====== Entries supplied
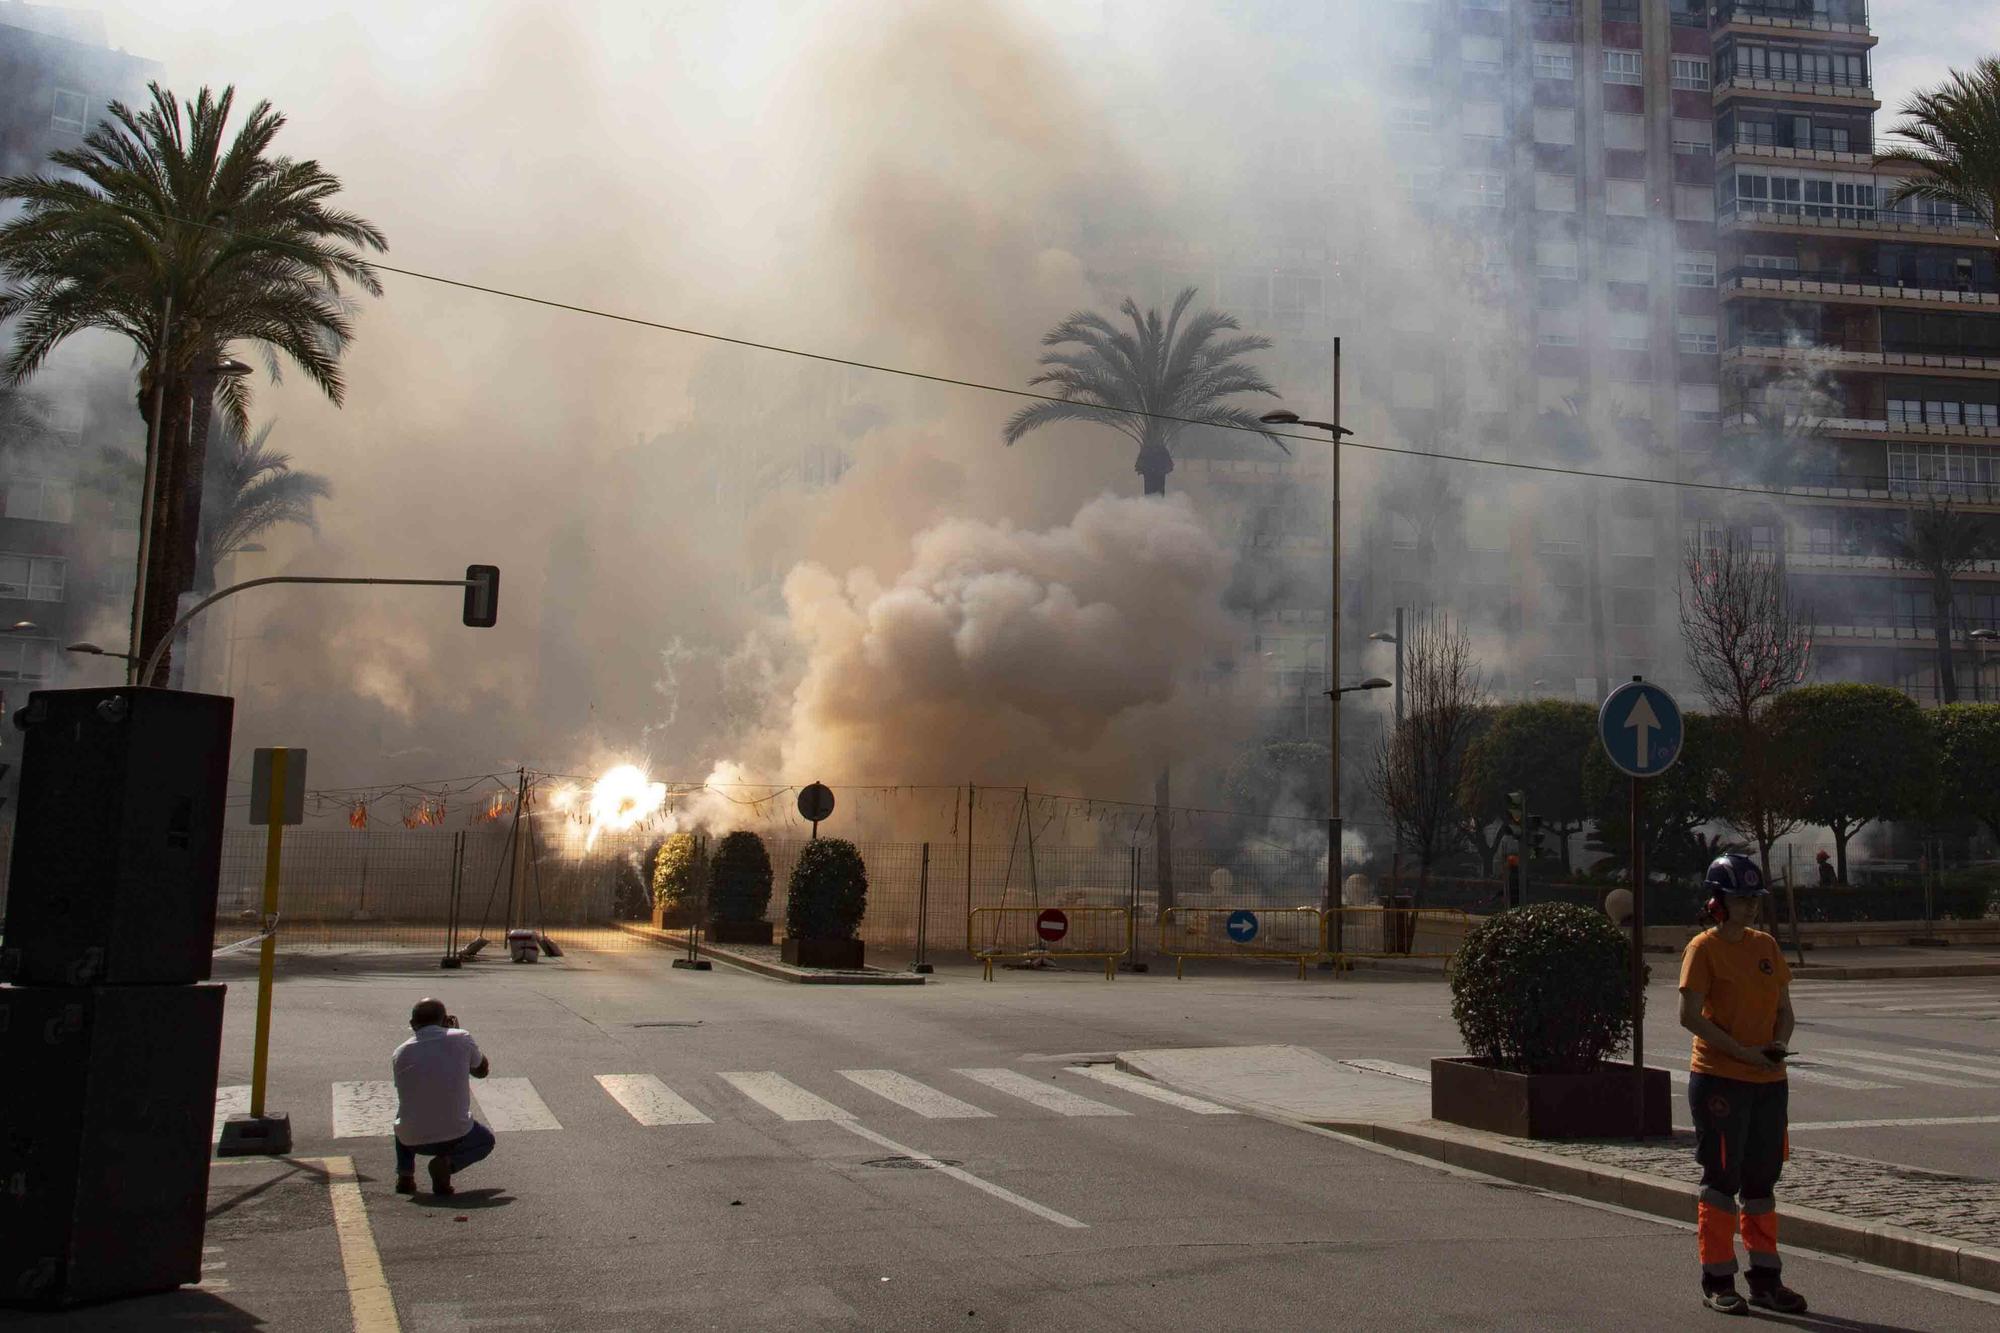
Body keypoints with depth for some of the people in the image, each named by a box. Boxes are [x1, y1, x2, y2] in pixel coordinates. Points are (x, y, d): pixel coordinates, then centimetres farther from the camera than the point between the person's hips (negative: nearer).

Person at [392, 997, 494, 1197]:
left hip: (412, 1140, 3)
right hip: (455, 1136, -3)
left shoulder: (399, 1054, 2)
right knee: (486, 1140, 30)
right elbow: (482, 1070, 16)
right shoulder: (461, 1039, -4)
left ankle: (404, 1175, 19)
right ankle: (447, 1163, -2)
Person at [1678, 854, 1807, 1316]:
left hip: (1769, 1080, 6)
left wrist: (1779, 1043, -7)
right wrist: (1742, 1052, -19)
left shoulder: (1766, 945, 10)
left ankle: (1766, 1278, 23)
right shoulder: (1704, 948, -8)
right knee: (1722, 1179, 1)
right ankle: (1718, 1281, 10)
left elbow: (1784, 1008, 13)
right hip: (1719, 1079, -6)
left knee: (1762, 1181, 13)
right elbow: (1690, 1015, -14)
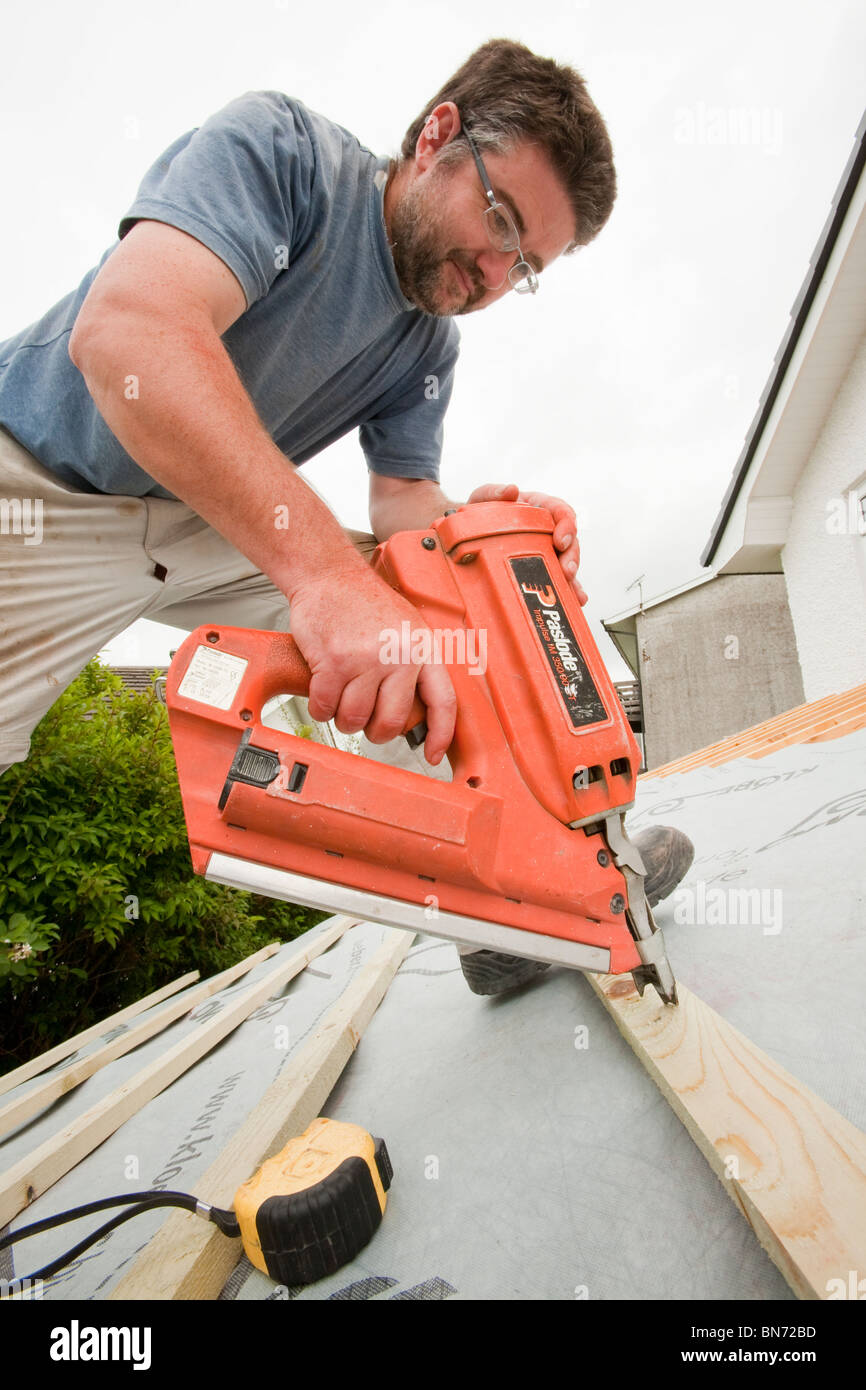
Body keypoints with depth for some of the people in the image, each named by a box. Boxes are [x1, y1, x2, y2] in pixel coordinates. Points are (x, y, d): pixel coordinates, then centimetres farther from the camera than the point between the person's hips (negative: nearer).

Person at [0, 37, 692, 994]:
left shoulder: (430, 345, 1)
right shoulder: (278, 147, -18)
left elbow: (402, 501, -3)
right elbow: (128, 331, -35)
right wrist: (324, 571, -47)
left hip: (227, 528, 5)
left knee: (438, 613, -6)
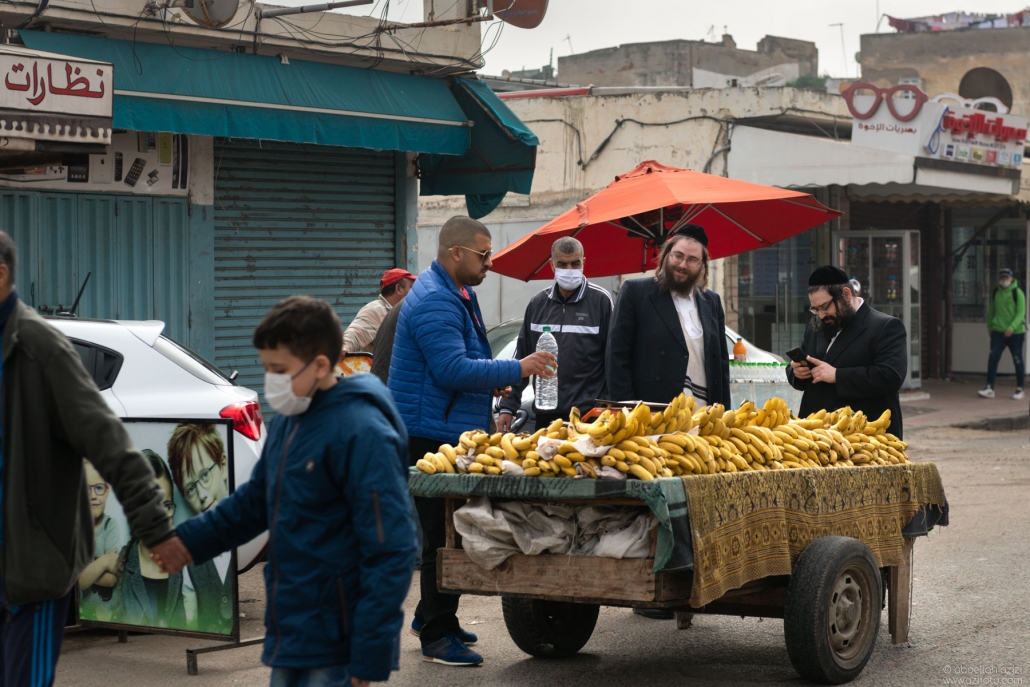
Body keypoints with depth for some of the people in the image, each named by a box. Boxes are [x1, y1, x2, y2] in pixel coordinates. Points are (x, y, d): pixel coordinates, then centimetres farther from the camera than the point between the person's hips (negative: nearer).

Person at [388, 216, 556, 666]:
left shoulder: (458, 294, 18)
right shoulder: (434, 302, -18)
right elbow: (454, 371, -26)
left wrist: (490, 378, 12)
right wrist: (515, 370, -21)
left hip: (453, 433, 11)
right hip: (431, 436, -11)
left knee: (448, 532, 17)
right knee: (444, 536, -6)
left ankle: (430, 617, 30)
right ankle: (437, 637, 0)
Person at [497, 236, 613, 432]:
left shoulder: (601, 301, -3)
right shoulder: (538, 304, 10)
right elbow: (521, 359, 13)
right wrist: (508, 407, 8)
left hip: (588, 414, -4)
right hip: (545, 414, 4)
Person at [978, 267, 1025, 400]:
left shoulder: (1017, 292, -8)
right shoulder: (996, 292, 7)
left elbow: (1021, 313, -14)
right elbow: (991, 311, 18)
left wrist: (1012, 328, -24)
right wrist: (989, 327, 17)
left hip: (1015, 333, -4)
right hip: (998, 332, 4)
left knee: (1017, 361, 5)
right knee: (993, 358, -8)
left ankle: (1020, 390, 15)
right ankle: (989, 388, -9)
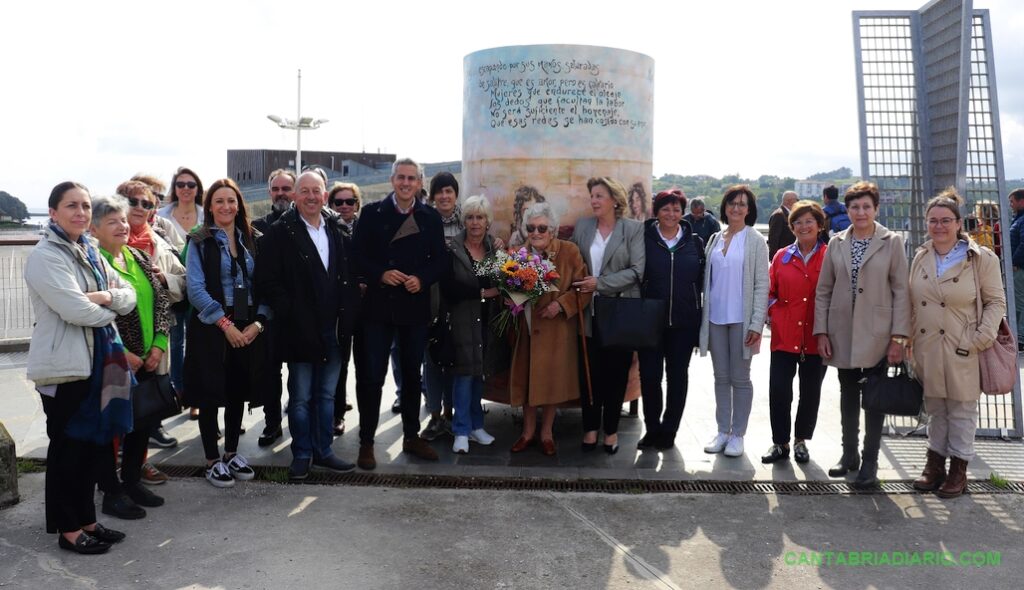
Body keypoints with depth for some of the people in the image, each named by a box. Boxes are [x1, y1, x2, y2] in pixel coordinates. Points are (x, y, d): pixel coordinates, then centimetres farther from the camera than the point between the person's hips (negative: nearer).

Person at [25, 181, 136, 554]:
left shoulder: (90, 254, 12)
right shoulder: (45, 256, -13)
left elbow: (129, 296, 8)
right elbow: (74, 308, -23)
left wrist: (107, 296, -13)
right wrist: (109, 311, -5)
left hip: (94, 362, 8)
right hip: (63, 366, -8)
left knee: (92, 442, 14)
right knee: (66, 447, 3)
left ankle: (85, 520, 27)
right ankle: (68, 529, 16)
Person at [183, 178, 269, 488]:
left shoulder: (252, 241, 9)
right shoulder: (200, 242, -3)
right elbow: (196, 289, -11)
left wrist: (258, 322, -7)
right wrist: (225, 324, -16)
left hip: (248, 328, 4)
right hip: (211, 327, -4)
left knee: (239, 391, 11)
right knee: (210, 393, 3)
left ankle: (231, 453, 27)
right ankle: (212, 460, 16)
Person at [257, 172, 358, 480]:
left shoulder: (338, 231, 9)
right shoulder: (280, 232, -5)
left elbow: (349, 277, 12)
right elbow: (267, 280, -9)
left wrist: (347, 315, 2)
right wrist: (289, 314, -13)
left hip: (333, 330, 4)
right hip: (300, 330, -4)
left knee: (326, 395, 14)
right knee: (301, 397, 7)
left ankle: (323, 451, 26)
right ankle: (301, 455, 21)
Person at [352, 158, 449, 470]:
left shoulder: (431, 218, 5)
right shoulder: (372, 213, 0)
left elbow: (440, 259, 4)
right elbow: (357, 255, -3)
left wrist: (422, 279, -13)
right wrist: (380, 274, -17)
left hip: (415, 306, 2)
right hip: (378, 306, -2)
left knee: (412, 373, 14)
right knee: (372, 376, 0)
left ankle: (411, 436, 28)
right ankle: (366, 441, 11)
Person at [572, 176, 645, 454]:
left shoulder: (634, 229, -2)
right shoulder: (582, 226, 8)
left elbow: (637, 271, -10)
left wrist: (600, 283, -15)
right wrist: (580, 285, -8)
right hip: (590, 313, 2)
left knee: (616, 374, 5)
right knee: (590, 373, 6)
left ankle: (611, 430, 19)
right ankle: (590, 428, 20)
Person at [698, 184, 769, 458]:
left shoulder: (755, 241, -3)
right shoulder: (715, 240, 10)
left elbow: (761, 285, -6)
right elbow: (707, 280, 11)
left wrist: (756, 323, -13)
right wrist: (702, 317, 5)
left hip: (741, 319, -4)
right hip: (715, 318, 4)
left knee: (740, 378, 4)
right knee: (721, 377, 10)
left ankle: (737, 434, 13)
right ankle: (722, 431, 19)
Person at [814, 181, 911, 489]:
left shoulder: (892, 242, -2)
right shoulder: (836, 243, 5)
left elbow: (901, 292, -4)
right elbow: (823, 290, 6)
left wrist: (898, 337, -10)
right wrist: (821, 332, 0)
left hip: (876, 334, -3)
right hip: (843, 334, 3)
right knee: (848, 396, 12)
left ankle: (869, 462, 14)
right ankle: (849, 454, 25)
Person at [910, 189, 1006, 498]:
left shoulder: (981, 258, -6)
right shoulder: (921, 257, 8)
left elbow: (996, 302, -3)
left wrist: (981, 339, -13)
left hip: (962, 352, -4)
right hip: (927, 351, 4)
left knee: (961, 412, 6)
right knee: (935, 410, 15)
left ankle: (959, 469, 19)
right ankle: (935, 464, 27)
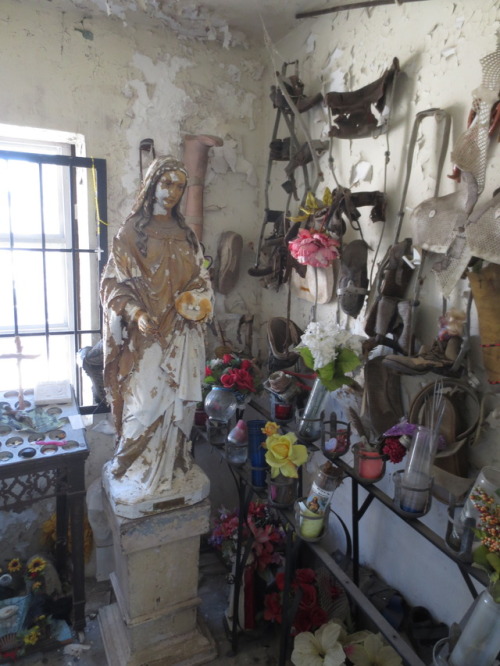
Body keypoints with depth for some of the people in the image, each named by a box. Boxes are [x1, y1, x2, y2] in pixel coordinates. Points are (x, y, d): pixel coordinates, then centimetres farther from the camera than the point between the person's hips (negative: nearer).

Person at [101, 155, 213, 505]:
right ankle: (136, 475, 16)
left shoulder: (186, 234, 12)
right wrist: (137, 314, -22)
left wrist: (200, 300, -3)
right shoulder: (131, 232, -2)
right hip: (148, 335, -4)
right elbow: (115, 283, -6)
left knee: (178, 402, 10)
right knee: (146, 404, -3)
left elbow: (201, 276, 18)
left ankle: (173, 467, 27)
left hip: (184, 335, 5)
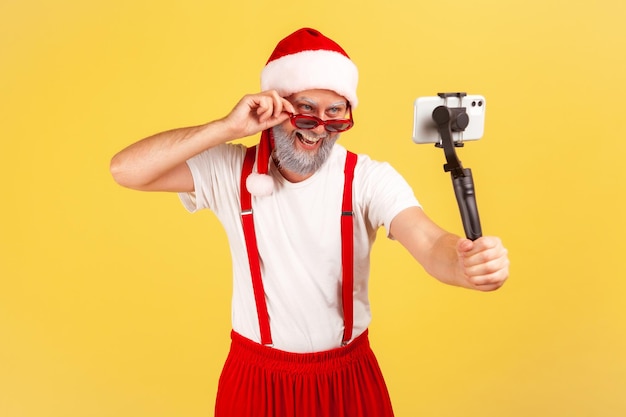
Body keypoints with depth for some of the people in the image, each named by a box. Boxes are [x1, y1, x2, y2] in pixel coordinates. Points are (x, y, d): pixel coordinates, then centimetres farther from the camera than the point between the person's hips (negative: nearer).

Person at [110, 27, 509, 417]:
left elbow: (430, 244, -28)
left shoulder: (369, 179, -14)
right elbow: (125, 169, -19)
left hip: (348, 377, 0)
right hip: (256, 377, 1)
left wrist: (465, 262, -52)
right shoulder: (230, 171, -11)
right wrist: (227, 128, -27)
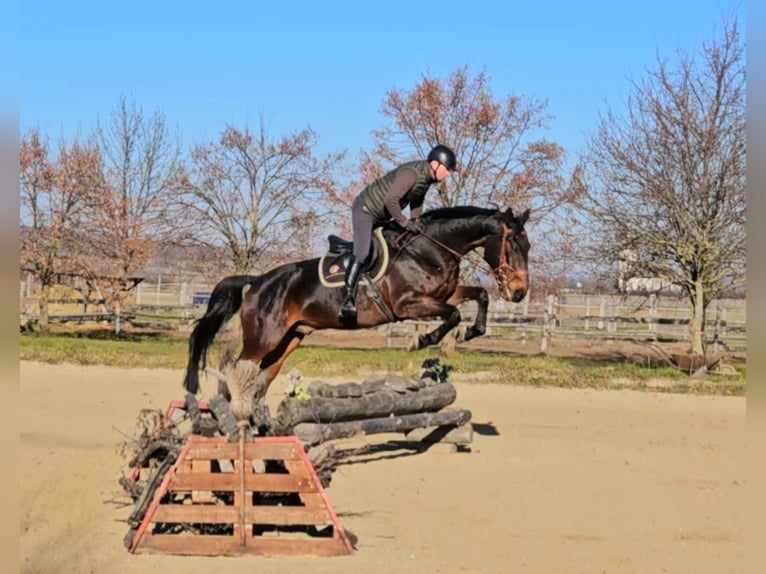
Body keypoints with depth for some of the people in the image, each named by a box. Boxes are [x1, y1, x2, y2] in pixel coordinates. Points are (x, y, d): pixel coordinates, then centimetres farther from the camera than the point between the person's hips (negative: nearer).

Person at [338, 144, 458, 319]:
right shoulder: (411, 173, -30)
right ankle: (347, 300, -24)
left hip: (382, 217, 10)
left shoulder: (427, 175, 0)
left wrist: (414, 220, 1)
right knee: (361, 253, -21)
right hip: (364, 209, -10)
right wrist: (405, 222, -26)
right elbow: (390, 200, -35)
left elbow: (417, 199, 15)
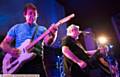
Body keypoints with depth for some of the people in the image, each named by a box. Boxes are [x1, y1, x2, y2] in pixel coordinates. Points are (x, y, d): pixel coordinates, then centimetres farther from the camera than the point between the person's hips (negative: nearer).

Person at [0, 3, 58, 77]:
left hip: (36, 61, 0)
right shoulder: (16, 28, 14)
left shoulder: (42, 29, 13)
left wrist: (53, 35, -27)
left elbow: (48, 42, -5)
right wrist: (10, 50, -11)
============
# Problem details
Provide an exact copy of only the lines from the beginning of the entries through the line containing "left knee: (438, 613, -6)", both ends included, with no pictures.

# Response area
Body keypoints with depth for some of the people in the image, each named by a box. Boxes are [x1, y1, x2, y2] in pixel coordinates. Points are (x, y, d): pixel coordinates, then centimetres farther from the camera than the point between the person's hips (negative: nearer).

Person at [392, 997, 494, 1197]:
left hip: (412, 1140, 3)
right hip: (455, 1136, -3)
left shoulder: (399, 1054, 2)
right knee: (486, 1140, 30)
right elbow: (482, 1070, 16)
right shoulder: (461, 1039, -4)
left ankle: (404, 1175, 19)
right ankle: (447, 1163, -2)
Person at [1678, 854, 1807, 1316]:
left hip: (1769, 1080, 6)
left wrist: (1779, 1043, -7)
right wrist: (1742, 1052, -19)
left shoulder: (1766, 945, 10)
left ankle: (1766, 1278, 23)
right shoulder: (1704, 948, -8)
right knee: (1722, 1179, 1)
right ankle: (1718, 1281, 10)
left elbow: (1784, 1008, 13)
right hip: (1719, 1079, -6)
left knee: (1762, 1181, 13)
right elbow: (1690, 1015, -14)
Body keypoints with depth for some of the people in the image, each named by a box. Boxes are [x1, y1, x2, y2] in pixel coordinates. Points are (x, y, d): pixel coordinates, then centimetres farther from the camera than the point between the person's hips (negative: nearer).

Person at [0, 37, 692, 994]:
left shoulder: (430, 345, 1)
right shoulder: (278, 147, -18)
left elbow: (402, 501, -3)
right elbow: (128, 331, -35)
right wrist: (324, 571, -47)
left hip: (227, 528, 5)
left knee: (438, 613, -6)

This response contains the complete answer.